### About this exercise
Where a line contains the word "replaced", copy that line from the records below.

** Dataset follows **

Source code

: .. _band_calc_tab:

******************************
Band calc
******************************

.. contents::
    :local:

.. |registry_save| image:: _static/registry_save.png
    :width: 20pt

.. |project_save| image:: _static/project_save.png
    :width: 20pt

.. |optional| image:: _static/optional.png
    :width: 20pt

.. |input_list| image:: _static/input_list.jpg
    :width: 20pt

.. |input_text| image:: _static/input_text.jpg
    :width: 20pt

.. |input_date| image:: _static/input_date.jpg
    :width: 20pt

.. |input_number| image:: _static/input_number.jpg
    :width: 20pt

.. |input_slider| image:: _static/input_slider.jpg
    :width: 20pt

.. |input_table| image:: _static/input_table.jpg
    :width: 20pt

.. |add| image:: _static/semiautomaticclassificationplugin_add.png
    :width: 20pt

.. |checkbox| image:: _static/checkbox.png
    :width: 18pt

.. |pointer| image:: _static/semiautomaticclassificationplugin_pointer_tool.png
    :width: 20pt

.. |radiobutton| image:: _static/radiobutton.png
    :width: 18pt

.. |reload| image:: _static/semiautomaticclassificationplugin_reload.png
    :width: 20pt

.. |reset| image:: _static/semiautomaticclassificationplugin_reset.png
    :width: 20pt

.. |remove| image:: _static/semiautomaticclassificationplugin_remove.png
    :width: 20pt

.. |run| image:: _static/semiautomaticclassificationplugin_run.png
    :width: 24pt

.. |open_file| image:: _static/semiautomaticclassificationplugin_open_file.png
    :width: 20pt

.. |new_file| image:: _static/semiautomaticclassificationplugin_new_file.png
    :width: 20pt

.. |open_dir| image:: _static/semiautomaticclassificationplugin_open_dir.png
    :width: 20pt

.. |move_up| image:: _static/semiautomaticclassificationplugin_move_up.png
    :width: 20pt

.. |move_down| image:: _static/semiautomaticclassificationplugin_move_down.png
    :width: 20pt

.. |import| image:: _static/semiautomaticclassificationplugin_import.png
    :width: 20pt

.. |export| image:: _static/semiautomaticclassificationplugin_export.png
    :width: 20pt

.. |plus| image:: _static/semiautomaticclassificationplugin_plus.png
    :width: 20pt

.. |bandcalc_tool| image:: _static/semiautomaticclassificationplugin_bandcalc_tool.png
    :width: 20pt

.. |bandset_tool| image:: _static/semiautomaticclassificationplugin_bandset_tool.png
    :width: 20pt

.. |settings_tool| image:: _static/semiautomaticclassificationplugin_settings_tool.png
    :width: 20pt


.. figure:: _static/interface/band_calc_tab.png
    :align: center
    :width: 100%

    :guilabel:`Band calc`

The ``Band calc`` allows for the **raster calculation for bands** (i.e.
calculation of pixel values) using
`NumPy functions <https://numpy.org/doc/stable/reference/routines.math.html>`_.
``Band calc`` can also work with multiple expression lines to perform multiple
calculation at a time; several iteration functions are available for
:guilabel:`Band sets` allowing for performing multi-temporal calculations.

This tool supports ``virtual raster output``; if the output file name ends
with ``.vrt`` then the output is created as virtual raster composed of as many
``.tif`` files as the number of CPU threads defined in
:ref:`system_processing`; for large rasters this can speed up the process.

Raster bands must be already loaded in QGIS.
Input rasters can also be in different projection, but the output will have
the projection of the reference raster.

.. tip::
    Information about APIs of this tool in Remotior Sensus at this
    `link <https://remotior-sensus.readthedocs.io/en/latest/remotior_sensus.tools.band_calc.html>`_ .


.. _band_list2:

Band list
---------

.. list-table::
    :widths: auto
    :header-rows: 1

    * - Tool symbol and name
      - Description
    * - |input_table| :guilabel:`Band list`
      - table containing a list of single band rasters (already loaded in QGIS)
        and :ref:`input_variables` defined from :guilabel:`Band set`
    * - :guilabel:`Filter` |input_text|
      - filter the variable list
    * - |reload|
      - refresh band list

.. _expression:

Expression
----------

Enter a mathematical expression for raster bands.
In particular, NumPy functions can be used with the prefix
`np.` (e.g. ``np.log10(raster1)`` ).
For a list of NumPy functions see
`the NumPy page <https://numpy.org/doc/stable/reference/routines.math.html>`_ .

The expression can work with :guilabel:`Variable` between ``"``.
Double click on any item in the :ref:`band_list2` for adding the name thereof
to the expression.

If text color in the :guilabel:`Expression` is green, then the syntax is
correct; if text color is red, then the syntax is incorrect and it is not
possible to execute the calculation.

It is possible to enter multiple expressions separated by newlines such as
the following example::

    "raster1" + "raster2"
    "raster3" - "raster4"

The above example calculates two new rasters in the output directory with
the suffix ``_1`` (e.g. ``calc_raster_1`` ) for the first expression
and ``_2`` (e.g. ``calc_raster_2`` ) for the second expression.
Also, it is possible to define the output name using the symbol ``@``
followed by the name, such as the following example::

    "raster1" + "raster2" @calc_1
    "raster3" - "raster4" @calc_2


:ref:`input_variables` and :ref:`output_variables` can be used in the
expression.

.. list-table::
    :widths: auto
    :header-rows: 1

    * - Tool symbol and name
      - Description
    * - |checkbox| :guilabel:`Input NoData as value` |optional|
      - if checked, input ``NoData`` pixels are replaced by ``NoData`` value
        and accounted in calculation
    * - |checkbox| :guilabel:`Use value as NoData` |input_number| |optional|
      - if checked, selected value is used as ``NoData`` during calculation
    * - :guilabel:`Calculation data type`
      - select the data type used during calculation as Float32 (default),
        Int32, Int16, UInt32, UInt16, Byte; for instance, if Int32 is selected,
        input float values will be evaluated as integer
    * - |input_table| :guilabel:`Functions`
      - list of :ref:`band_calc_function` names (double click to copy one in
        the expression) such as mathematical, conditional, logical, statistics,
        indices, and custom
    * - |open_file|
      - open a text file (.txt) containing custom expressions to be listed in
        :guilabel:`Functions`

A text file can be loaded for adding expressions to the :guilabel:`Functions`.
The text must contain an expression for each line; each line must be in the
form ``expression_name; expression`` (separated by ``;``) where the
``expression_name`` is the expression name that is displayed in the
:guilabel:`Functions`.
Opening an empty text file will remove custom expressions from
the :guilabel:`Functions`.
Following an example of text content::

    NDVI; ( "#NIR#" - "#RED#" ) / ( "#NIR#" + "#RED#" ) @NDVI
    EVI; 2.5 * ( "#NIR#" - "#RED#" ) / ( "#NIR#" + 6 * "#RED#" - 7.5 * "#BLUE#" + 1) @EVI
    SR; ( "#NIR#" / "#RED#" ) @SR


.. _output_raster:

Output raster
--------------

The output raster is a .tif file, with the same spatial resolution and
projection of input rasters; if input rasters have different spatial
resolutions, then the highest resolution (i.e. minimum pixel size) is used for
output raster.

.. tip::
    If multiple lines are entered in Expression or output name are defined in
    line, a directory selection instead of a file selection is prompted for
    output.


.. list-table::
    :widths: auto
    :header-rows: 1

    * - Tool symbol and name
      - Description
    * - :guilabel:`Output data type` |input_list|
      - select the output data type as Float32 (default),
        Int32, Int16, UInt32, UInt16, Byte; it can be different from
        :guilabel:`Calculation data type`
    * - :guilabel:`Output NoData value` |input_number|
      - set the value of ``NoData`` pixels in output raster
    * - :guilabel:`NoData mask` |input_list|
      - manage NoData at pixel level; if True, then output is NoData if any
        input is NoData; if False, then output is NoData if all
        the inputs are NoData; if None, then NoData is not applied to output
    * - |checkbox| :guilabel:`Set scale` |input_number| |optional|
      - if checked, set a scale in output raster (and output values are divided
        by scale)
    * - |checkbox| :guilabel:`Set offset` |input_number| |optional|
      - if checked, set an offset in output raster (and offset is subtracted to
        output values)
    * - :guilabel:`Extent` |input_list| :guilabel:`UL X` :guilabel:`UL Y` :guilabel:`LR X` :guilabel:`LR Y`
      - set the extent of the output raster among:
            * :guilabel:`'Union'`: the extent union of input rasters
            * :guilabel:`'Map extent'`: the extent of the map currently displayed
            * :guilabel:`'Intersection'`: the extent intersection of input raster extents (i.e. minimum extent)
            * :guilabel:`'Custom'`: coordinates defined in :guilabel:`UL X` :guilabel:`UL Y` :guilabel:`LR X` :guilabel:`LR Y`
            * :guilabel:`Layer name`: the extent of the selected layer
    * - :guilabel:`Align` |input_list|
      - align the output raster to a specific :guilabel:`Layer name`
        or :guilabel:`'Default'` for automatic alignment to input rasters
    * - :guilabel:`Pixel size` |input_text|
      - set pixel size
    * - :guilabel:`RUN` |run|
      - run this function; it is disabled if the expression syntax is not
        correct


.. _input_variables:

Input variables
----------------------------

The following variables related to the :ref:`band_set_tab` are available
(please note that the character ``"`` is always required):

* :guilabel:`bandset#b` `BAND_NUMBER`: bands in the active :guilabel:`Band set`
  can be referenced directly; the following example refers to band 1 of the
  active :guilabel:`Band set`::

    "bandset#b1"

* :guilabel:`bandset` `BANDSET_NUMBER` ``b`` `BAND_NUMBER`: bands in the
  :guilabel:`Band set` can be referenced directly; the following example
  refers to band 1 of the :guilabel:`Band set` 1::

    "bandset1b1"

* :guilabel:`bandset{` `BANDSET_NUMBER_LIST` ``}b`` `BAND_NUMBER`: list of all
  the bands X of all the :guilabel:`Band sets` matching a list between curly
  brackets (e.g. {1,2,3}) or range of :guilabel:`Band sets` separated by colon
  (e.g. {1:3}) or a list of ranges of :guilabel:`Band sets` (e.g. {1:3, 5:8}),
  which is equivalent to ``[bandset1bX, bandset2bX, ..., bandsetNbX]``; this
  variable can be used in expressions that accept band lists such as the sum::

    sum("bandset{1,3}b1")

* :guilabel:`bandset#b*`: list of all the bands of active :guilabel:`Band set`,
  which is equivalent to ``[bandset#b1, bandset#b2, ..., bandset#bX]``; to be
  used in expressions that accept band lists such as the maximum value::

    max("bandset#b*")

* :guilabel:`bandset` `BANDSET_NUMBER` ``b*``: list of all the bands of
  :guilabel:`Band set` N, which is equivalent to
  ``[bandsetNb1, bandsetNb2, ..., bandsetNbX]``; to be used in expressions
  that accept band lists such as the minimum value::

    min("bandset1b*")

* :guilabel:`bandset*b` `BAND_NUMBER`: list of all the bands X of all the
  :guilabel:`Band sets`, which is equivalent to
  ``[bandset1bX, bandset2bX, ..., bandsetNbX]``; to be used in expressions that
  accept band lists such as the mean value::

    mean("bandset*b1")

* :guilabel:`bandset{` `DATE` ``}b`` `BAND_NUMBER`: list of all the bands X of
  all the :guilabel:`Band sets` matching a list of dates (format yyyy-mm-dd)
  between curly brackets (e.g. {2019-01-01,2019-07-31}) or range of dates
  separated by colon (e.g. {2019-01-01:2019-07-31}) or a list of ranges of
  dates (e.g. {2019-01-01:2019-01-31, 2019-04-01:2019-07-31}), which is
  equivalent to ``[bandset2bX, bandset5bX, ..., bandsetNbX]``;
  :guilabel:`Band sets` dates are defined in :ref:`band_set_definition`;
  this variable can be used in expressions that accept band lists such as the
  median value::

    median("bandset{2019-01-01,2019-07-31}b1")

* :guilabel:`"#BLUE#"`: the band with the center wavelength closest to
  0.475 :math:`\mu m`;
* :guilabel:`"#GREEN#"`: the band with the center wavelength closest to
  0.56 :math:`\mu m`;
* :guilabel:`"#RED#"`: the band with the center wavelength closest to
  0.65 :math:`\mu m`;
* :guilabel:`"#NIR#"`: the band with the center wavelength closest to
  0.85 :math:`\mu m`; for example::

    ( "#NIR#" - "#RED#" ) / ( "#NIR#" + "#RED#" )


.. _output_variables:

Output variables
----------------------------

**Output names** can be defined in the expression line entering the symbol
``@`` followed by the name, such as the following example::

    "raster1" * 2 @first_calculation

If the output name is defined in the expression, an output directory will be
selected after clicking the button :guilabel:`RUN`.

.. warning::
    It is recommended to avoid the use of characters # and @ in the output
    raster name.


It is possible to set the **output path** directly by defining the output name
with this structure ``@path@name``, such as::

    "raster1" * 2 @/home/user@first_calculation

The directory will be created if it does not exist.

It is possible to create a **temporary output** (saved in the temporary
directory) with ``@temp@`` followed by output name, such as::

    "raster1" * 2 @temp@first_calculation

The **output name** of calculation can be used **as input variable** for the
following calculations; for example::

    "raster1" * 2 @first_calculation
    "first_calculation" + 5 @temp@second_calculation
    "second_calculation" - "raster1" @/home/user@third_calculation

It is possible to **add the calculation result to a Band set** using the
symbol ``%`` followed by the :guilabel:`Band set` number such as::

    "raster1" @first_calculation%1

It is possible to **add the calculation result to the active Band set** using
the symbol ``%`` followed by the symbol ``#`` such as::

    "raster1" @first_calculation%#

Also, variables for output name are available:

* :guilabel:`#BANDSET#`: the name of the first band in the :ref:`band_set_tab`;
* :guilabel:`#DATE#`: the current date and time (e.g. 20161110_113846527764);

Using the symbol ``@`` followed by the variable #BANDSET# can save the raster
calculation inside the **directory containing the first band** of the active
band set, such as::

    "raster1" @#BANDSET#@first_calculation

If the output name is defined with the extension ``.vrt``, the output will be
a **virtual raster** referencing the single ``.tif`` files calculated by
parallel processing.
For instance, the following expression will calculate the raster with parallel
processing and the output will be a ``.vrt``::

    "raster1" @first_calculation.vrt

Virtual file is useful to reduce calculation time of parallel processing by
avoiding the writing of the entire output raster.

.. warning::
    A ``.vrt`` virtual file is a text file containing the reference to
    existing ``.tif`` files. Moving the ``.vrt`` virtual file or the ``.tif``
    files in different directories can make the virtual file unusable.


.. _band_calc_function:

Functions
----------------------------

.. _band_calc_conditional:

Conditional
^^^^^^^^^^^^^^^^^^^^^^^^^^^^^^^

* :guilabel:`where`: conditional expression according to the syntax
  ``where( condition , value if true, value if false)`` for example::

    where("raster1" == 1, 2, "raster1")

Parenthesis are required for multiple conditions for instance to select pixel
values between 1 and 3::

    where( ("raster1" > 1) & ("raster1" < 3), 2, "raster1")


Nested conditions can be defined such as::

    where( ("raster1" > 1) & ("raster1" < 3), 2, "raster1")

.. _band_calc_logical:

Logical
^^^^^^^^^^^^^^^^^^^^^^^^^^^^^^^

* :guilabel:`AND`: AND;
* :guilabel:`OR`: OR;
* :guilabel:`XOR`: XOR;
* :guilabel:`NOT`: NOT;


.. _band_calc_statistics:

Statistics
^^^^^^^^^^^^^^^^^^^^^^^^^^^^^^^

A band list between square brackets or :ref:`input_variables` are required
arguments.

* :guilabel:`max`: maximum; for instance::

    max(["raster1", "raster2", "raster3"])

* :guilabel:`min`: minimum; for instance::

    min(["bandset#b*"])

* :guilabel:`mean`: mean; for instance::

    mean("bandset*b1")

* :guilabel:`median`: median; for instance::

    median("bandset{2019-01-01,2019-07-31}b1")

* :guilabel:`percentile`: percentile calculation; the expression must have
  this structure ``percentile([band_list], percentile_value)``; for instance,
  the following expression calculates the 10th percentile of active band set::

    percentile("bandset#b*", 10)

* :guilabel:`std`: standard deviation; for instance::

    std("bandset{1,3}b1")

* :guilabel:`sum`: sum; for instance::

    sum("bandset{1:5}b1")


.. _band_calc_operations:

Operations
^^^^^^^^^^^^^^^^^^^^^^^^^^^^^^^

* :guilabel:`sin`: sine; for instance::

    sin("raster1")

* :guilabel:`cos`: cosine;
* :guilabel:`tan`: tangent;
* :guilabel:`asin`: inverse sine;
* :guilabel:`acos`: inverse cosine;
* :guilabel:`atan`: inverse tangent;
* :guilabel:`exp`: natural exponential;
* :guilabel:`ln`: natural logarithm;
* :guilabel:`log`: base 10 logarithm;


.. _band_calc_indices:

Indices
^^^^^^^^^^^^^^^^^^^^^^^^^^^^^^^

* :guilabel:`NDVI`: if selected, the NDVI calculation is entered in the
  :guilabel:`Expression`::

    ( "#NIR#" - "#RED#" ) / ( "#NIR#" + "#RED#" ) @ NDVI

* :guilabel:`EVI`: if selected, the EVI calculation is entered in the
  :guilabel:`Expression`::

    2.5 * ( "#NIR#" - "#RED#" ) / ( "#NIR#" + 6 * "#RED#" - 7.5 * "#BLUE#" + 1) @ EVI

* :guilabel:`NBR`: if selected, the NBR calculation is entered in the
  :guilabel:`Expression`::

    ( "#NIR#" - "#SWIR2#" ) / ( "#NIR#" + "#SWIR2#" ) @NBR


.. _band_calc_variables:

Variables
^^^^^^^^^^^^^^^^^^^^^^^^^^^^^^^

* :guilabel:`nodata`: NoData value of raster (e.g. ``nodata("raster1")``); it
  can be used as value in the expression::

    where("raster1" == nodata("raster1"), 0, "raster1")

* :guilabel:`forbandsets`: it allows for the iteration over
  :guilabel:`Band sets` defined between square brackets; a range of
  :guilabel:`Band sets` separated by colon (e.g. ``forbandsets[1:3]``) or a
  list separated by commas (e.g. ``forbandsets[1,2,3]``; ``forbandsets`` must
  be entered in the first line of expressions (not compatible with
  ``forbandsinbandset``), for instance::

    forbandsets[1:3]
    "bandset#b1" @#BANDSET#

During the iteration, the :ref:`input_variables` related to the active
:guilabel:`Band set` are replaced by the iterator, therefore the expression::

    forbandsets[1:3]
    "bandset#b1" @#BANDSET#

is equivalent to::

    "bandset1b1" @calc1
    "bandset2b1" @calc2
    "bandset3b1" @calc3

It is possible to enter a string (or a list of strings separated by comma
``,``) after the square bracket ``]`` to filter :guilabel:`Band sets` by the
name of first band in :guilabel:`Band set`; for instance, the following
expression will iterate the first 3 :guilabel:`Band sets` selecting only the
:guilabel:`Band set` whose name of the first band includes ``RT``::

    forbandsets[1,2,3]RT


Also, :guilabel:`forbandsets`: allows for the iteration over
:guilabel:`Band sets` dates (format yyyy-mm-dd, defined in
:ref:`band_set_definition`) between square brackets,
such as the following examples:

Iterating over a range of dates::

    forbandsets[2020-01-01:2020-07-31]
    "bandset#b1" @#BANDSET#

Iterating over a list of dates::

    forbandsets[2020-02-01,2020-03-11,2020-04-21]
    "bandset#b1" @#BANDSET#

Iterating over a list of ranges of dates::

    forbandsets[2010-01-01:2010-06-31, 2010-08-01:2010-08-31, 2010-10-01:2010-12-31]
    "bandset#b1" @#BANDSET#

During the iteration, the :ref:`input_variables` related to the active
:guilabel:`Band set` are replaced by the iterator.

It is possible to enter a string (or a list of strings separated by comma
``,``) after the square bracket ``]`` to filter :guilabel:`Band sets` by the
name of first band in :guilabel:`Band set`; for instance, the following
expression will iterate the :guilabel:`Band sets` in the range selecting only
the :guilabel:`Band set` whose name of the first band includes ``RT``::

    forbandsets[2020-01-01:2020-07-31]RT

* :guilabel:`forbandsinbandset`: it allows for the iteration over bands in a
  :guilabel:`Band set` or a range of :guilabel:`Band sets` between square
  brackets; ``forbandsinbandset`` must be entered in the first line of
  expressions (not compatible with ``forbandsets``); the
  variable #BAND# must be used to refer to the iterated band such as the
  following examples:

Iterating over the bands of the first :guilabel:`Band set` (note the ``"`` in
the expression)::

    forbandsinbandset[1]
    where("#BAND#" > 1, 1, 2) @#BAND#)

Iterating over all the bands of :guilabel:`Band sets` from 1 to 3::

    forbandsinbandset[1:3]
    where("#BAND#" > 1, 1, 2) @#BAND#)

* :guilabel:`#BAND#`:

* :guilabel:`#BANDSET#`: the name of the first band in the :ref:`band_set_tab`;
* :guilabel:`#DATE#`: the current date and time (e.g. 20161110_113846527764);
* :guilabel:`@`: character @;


** End of Dataset **

### Response to the task
      - if checked, input ``NoData`` pixels are replaced by ``NoData`` value
:guilabel:`Band set` are replaced by the iterator, therefore the expression::
:guilabel:`Band set` are replaced by the iterator.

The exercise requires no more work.